Lewis’s presentation, “The Porch as Threshold: Documenting Memory, Space, and Belonging in Pocahontas, Mississippi,” originated from a summer course project in ART 1023: History of Art Post–1300s. She chose to research the intersections of memory and porch culture as “spaces of visibility, exclusion and generational memory.” To document the built environment, neighborhood dynamics and capture oral history/testimonials, Lewis traveled to her grandmother's neighborhood in Pocahontas.
“In interviewing my grandmother, a key moment was when she described how the porch functioned as both a social and emotional threshold,” Lewis said. “That shifted my research toward understanding porches as spaces of connection rather than just architectural elements.”
In her paper, she examined how porches serve a central and vital role in Black communities in the South as thresholds between personal identity and public life. This project resulted in Lewis taking another look at porches and her hometown, thinking deeper about what defines a “home”.
“This experience has redefined ‘home’ as something constructed not just physically, but through memory, interaction and spatial relationships,” Lewis said. “Documenting my hometown revealed how architecture quietly shapes belonging, especially through everyday spaces that often go unnoticed.”
Through this project, Lewis learned that being able to connect personal narratives with spatial analysis has value in architectural discourse.
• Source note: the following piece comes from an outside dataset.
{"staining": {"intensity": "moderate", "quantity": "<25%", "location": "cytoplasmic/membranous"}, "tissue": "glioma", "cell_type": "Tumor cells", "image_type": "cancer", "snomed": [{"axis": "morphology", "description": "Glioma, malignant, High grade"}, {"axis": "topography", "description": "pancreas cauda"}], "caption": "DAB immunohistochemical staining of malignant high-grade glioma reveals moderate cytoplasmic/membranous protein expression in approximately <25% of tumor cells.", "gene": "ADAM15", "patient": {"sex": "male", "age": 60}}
This experience gave her the confidence that her perspective is worth contributing to the field and continue analyzing the world around her.
“Southern architectural elements like porches are often overlooked as purely aesthetic or nostalgic, rather than being understood as critical social infrastructures,” Lewis said. “This project will continue to influence my studio work by encouraging me to design with a deeper awareness of cultural and environmental context.”